Menasseh earned his greatest merits as a spokesman for his Jewish brethren. He used his friendship with Queen Christina to induce her to consider the opening of Scandinavia as a haven of refuge for the thousands of Jewish refugees who were still wandering from one country to another, driven from place to place, deprived of their last possessions by greedy rulers and their still greedier subjects. He almost succeeded, when Christina abdicated from the throne. Yet Menasseh ben Israel did not abandon his hopes for providing new havens for his brethren. His attention now centered on England. In 1650 Menasseh sent a petition to the English Parliament to officially grant the readmission of Jews. He dedicated to it his manuscript called "The Hope of Israel." Menasseh expressed the wish to be permitted to visit England and defend in person the cause of the Jews. This permission was granted to him; but the outbreak of hostilities between England and Holland postponed his trip to Britain for more than five years.
In October 1655, Menasseh ben Israel landed in London. After his arrival he presented to Oliver Cromwell, then the strong man of England, a memorandum in which he refuted the prejudices against the Jews and pointed out the advantages that England could derive from granting them permission to resettle in England and live according to the commands of their religion.

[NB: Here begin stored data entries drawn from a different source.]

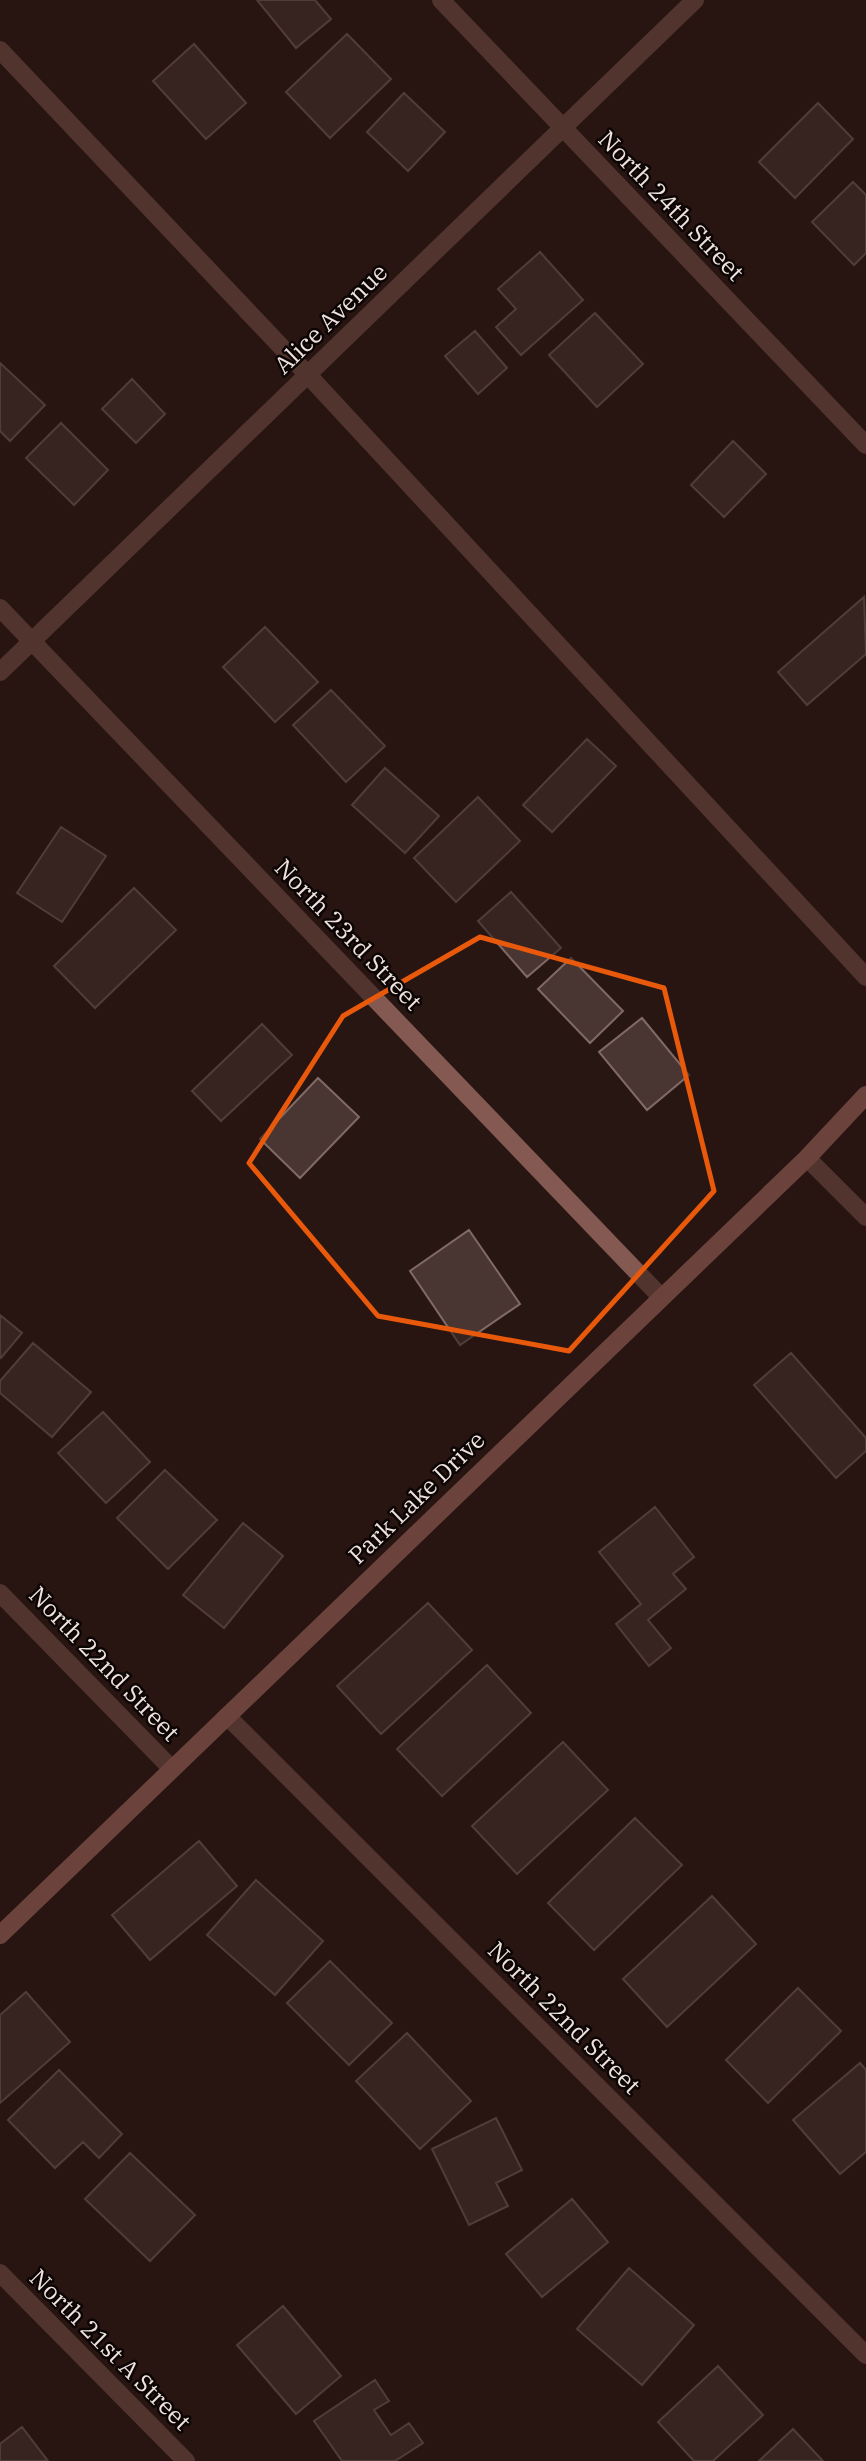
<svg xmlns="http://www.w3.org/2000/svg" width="866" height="2461" viewBox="0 0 866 2461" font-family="'IBM Plex Serif',serif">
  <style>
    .building { fill: #493531; stroke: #816a66; stroke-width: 2 }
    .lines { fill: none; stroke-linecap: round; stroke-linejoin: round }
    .street { stroke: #835951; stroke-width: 18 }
    .secondary { stroke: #be7b6f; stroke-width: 18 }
    .marked { fill: none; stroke: #e8590c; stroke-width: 5; stroke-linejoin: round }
    .labels { text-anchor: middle; stroke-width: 5; stroke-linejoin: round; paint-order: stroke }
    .street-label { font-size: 24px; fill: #efe2df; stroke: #0b0504 }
  </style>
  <rect width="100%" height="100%" fill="#281613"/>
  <path class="building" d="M257 0H315L331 19 296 48Z
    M347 34 391 79 330 138 286 92Z
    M194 44 246 103 206 139 153 81Z
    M404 93 445 132 408 171 367 132Z
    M818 103 853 139 795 198 759 162Z
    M853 182 866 195V253L854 265 812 222Z
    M540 252 583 300 521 355 496 327 516 309 498 289Z
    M595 313 643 364 597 407 549 355Z
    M475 331 507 368 478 394 445 356Z
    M0 363 45 405 10 441 0 431Z
    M132 379 165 414 136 443 102 409Z
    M61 423 108 470 74 505 26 458Z
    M733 441 766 474 724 517 691 485Z
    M864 597 866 654 807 705 778 672Z
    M265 627 318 682 275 722 223 667Z
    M331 690 385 746 346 782 293 725Z
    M587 739 616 766 552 832 523 805Z
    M385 768 439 816 405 853 352 805Z
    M478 797 520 841 456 902 414 858Z
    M61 827 106 856 62 922 17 893Z
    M134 888 176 930 95 1008 54 966Z
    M511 892 561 948 527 977 478 921Z
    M571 958 623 1011 590 1043 538 989Z
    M642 1018 689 1075 647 1110 599 1052Z
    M262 1024 292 1055 221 1121 192 1091Z
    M318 1078 359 1117 300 1178 260 1139Z
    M469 1230 520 1304 460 1345 410 1271Z
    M0 1315 22 1333 1 1358 0 1357Z
    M33 1343 91 1392 52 1437 0 1393V1381Z
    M791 1353 866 1438V1451L836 1478 754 1385Z
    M103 1412 150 1462 106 1503 58 1453Z
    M165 1470 217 1520 168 1569 117 1518Z
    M655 1507 694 1557 673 1574 686 1589 648 1620 671 1648 649 1666 616 1624 641 1604 599 1552Z
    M243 1523 283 1556 224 1628 183 1595Z
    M428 1603 472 1650 381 1734 337 1686Z
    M487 1665 531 1713 442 1796 397 1749Z
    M563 1742 608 1790 517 1874 472 1826Z
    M635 1818 682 1865 594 1950 548 1903Z
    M199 1841 237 1886 150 1960 112 1915Z
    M256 1880 323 1941 275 1995 207 1935Z
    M712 1896 756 1944 667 2027 623 1979Z
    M330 1961 392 2023 349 2065 287 2003Z
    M798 1988 841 2031 768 2103 726 2060Z
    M26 1992 70 2042 0 2103V2015Z
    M407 2033 471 2101 420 2149 356 2081Z
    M860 2063 866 2070V2152L840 2174 793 2120Z
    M59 2070 122 2134 99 2158 83 2142 55 2168 8 2120Z
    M496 2118 522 2170 496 2183 508 2206 469 2225 432 2149Z
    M130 2153 195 2215 150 2261 85 2199Z
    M572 2199 608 2242 542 2297 506 2254Z
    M629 2268 694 2325 642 2385 577 2329Z
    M283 2306 341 2376 296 2414 237 2345Z
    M718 2366 763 2415 713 2461H694L658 2422Z
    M375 2380 389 2401 374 2410 391 2435 409 2423 423 2443 395 2461H342L314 2421Z
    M22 2427 48 2461H0V2444Z
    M793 2429 823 2461H759Z"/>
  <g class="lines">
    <path class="street" d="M441 0 866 445
      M0 50 308 375 866 977
      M0 608 661 1297
      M0 672 695 0
      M807 1158 866 1217
      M0 1593 172 1769
      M227 1716 866 2355
      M0 2273 186 2461"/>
    <path class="secondary" d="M0 1935 807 1158 866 1095"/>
  </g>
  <path d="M0 0H866V2461H0ZM480 937 664 988 714 1191 569 1351 378 1316 249 1163 343 1016Z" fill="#281613" fill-opacity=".55" fill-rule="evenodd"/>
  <path class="marked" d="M480 937 664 988 714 1191 569 1351 378 1316 249 1163 343 1016Z"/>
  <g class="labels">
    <g class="street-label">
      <text transform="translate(671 206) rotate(46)" y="8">North 24th Street</text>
      <text transform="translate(331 319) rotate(-44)" y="8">Alice Avenue</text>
      <text transform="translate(348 935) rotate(46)" y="8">North 23rd Street</text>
      <text transform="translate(417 1498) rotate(-44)" y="8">Park Lake Drive</text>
      <text transform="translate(104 1664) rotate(46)" y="8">North 22nd Street</text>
      <text transform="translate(564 2018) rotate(45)" y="8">North 22nd Street</text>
      <text transform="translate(110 2350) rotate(45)" y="8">North 21st A Street</text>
    </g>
  </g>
</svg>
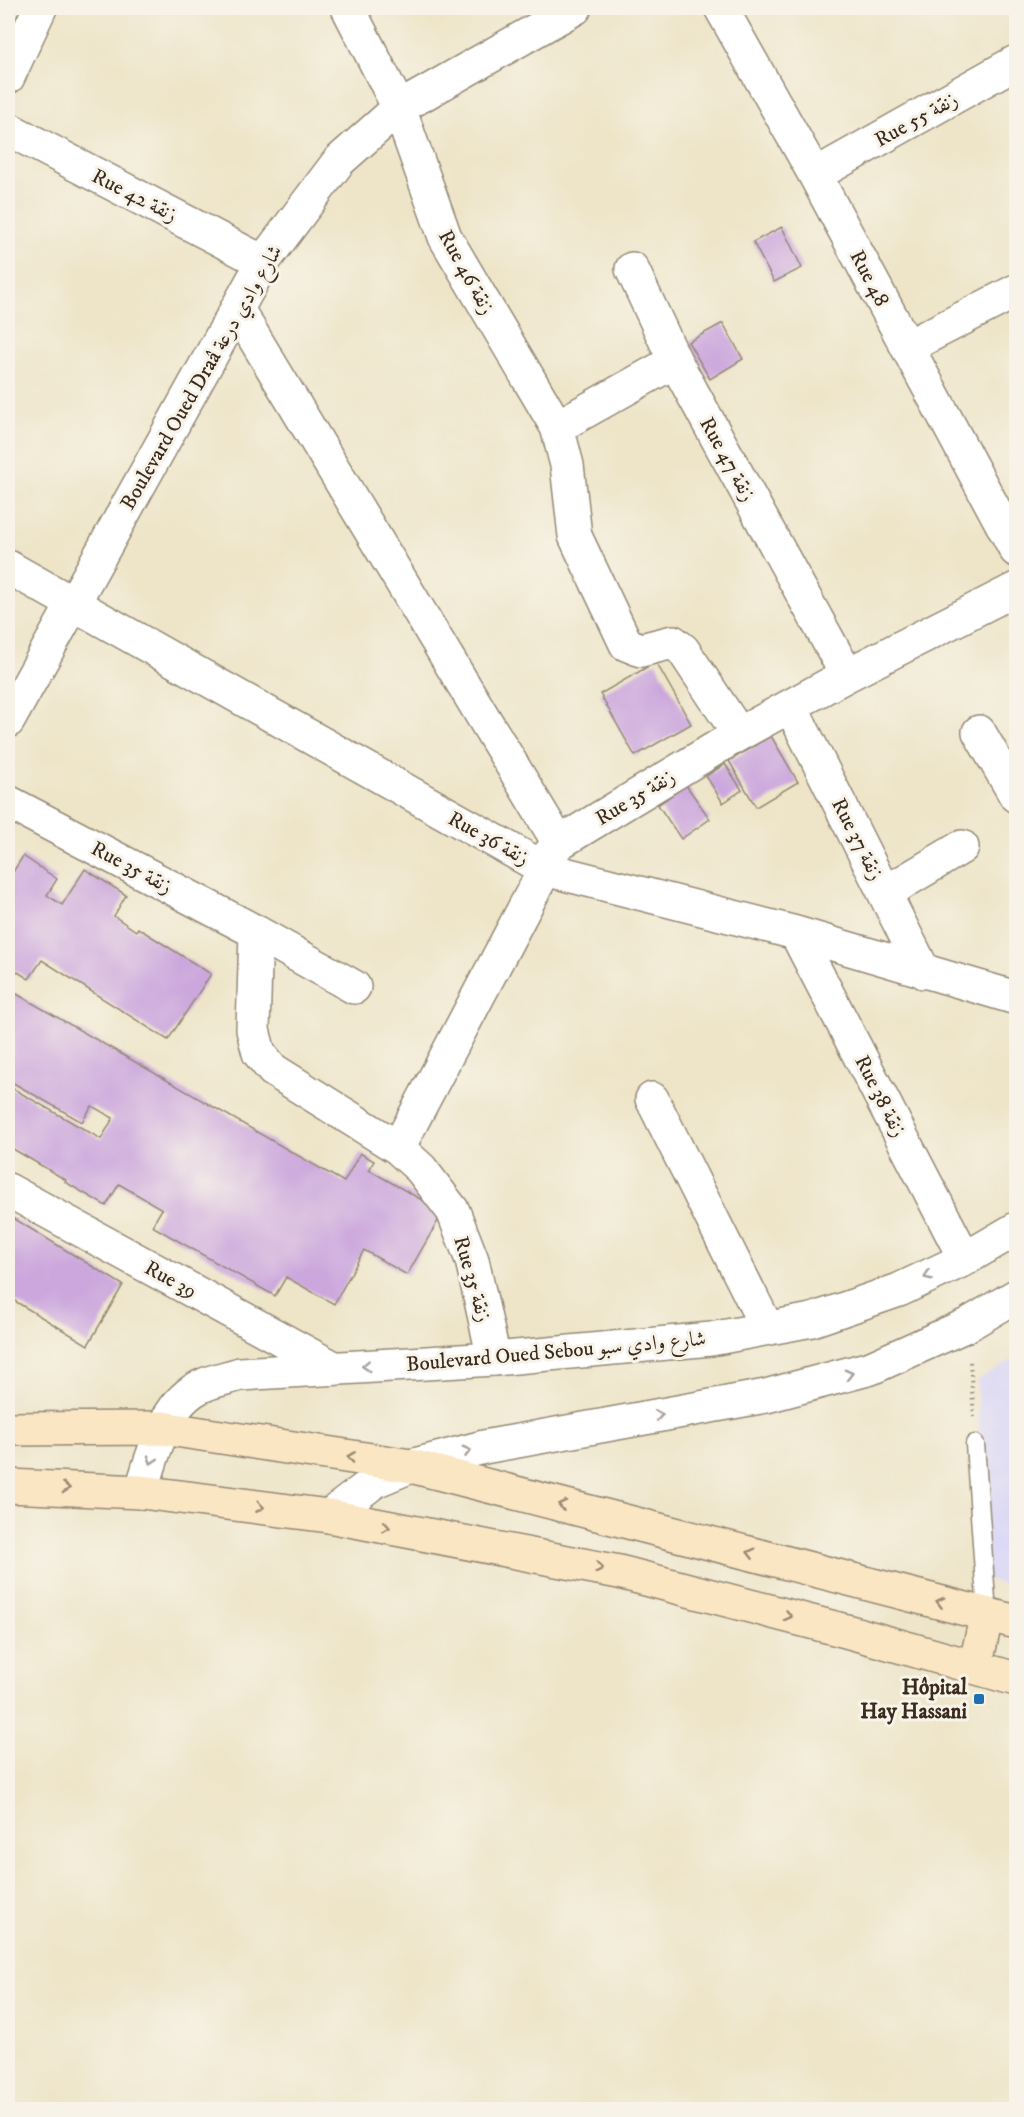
<svg xmlns="http://www.w3.org/2000/svg" width="1024" height="2117" font-family="'IM FELL DW Pica',Amiri,serif">
<style>
.built{fill:#d9d6f7}
.building{fill:#cca7dd}
.lines{fill:none;stroke-linecap:round;stroke-linejoin:round}
.service-casing{stroke:#948874;stroke-width:21}
.minor-casing{stroke:#948874;stroke-width:36}
.tertiary-casing{stroke:#948874;stroke-width:36}
.secondary-casing{stroke:#948874;stroke-width:36}
.path{stroke:#948874;stroke-width:4;stroke-dasharray:1.5 4.5;stroke-linecap:butt}
.service{stroke:#fff;stroke-width:18}
.minor{stroke:#fff;stroke-width:33}
.tertiary{stroke:#fff;stroke-width:33}
.secondary{stroke:#fbe6c4;stroke-width:33}
.oneway{stroke:#a79f9a}
.oneway2{stroke:#9b8871}
.poi-dot{fill:#1f6fb2;stroke:#f7f3e8;stroke-width:2}
.labels{text-anchor:middle;stroke-width:6;stroke-linejoin:round;paint-order:stroke}
.street-label{font-size:21px;fill:#3b2a1e;stroke:#f7f3e8}
.poi-label{font-size:21px;font-weight:bold;fill:#3b2a1e;stroke:#f7f3e8;text-anchor:end}
</style>
<rect width="100%" height="100%" fill="#f7f3e8"/>
<filter id="ink" filterUnits="userSpaceOnUse"><feTurbulence type="fractalNoise" baseFrequency=".0167" numOctaves="2"/><feDisplacementMap in="SourceGraphic" scale="12" xChannelSelector="R" yChannelSelector="G"/><feConvolveMatrix kernelMatrix="1 2 1 2 8 2 1 2 1" color-interpolation-filters="sRGB"/></filter>
<filter id="wash" filterUnits="userSpaceOnUse"><feTurbulence type="fractalNoise" baseFrequency=".008" numOctaves="4" result="noise"/><feDisplacementMap in="SourceGraphic" scale="24" xChannelSelector="R" yChannelSelector="G"/><feGaussianBlur stdDeviation="1.35" result="paint"/><feColorMatrix in="noise" values="0 0 0 0 0 0 0 0 0 0 0 0 0 0 0 0 0 1.4 0 .05"/><feComposite in="paint" operator="in"/></filter>
<g filter="url(#wash)">
<rect width="100%" height="100%" fill="#eee5c9"/>
<path class="built" d="M1016,1358v230l-30,-9 -9,-199z"/>
<g id="blocks">
<path class="building" d="M782,227l20,41 -28,14 -21,-40z
M723,323l20,36 -33,20 -22,-37z
M656,662l35,62 -56,32 -35,-62z
M771,736l27,46 -42,25 -27,-46z
M725,764l17,26 -19,13 -17,-27z
M686,785l24,34 -29,20 -23,-34z
M23,856l34,23 -10,16 15,10 23,-36 41,26 -12,21 22,15 2,-3 73,46 -43,66 -126,-80 -13,19 -21,-13v-86z
M8,989l336,193 16,-29 14,8 -5,9 74,42 -36,63 -43,-25 -30,54 -48,-27 -11,19 -123,-70 10,-17 -43,-25 -13,22 -41,-24 1,-2 -58,-34v-51l4,-7 89,51 12,-21 -21,-12 -10,16 -74,-42z
M8,1215l115,70 -35,60 -80,-48z"/>
</g>
</g>
<g filter="url(#ink)">
<use href="#blocks" fill-opacity="0" stroke="#948874" stroke-width="1.5"/>
<g class="lines">
<defs>
<path id="service" d="M975,1444l12,170"/>
<path id="minor" d="M348,8l51,100 46,129 112,190 10,38 8,71 51,108 15,6 32,-8 10,8 56,84
M721,8l94,167 201,375
M8,77l32,-69
M8,129l255,133
M815,175l201,-113
M632,269l43,92 172,314
M237,309l322,534
M907,347l109,-56
M557,427l118,-66
M8,567l537,302 251,64 220,65
M791,707l133,265
M979,732l37,64
M8,802l248,130 98,55
M885,893l77,-46
M256,932l-3,98 6,23 14,17 125,78 23,21 32,42 19,49 22,99
M796,933l169,326
M652,1099l115,229
M398,1148l147,-279 4,-14 10,-12 180,-109 108,-59 169,-86
M8,1190l326,178"/>
<path id="tertiary" d="M8,721l255,-459 76,-101 60,-53 176,-100
M141,1492c12,-36 23,-91 63,-107 11,-5 24,-7 36,-11l254,-15 217,-20 101,-19 87,-30 66,-31 51,-30
M329,1516l46,-35 36,-15 73,-19 282,-51 105,-28 96,-43 49,-29"/>
<path id="secondary" d="M8,1429l154,-1 249,38 605,156
M8,1486l133,6 188,24 290,56 227,59 170,48
M975,1667l12,-53"/>
</defs>
<use href="#service" class="service-casing"/>
<use href="#minor" class="minor-casing"/>
<use href="#tertiary" class="tertiary-casing"/>
<use href="#secondary" class="secondary-casing"/>
<path class="path" d="M970,1362l4,55"/>
<use href="#service" class="service"/>
<use href="#minor" class="minor"/>
<use href="#tertiary" class="tertiary"/>
<use href="#secondary" class="secondary"/>
</g>
<defs><path id="oneway-chevron" d="M-2-3.5L2.5 0L-2 3.5" fill="none" stroke-width="1.6" stroke-linecap="round" stroke-linejoin="round" transform="scale(1.5)"/></defs>
<g class="oneway">
<use href="#oneway-chevron" transform="translate(928 1276) rotate(155)"/>
<use href="#oneway-chevron" transform="translate(366 1366) rotate(177)"/>
<use href="#oneway-chevron" transform="translate(849 1374) rotate(-15)"/>
<use href="#oneway-chevron" transform="translate(659 1415) rotate(-10)"/>
<use href="#oneway-chevron" transform="translate(467 1451) rotate(-15)"/>
<use href="#oneway-chevron" transform="translate(152 1460) rotate(108)"/>
</g>
<g class="oneway2">
<use href="#oneway-chevron" transform="translate(351 1457) rotate(-171)"/>
<use href="#oneway-chevron" transform="translate(66 1488) rotate(3)"/>
<use href="#oneway-chevron" transform="translate(562 1505) rotate(-166)"/>
<use href="#oneway-chevron" transform="translate(260 1507) rotate(7)"/>
<use href="#oneway-chevron" transform="translate(386 1527) rotate(11)"/>
<use href="#oneway-chevron" transform="translate(751 1553) rotate(-166)"/>
<use href="#oneway-chevron" transform="translate(599 1568) rotate(11)"/>
<use href="#oneway-chevron" transform="translate(940 1602) rotate(-166)"/>
<use href="#oneway-chevron" transform="translate(788 1616) rotate(15)"/>
</g>
</g>
<rect class="poi-dot" x="973" y="1693" width="12" height="12" rx="3"/>
<g class="labels">
<g class="street-label">
<text transform="translate(916 119) rotate(-29)" y="7">Rue 55 زنقة</text>
<text transform="translate(135 195) rotate(27)" y="7">Rue 42 زنقة</text>
<text transform="translate(467 272) rotate(61)" y="7">Rue 46 زنقة</text>
<text transform="translate(870 278) rotate(62)" y="7">Rue 48</text>
<text transform="translate(201 377) rotate(-60)" y="7">Boulevard Oued Draâ شارع وادي درعة</text>
<text transform="translate(728 459) rotate(61)" y="7">Rue 47 زنقة</text>
<text transform="translate(635 797) rotate(-31)" y="7">Rue 35 زنقة</text>
<text transform="translate(489 838) rotate(29)" y="7">Rue 36 زنقة</text>
<text transform="translate(858 839) rotate(63)" y="7">Rue 37 زنقة</text>
<text transform="translate(132 867) rotate(28)" y="7">Rue 35 زنقة</text>
<text transform="translate(881 1096) rotate(63)" y="7">Rue 38 زنقة</text>
<text transform="translate(171 1279) rotate(29)" y="7">Rue 39</text>
<text transform="translate(473 1279) rotate(74)" y="7">Rue 35 زنقة</text>
<text transform="translate(556 1351) rotate(-5)" y="7">Boulevard Oued Sebou شارع وادي سبو</text>
</g>
<g class="poi-label">
<text x="967" y="1694">Hôpital<tspan x="967" dy="24">Hay Hassani</tspan></text>
</g>
</g>
<rect width="1024" height="2117" fill="none" stroke="#f7f3e8" stroke-width="30"/>
</svg>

Cromwell sponsored this petition warmly, but the British clergy and the wealthy merchants, who were afraid of competition, did everything in their power to prevent its realization. In order to clear his brethren from the flood of false accusations brought up by their enemies, Menasseh ben Israel wrote his famous "Salvation of the Jews," in which he praised the faith and courage of the Jewish people throughout their history.
Menasseh ben Israel succeeded eventually. Cromwell granted many individual Jews the right to settle in London. Menasseh himself was honored by the British Protector and sent off with a farewell present of an annual stipend of 100 Sterling pounds. However, on the way back to Amsterdam, this great defender of the Jewish faith and the Jewish people died. He was laid to rest at the Jewish cemetery in Amsterdam.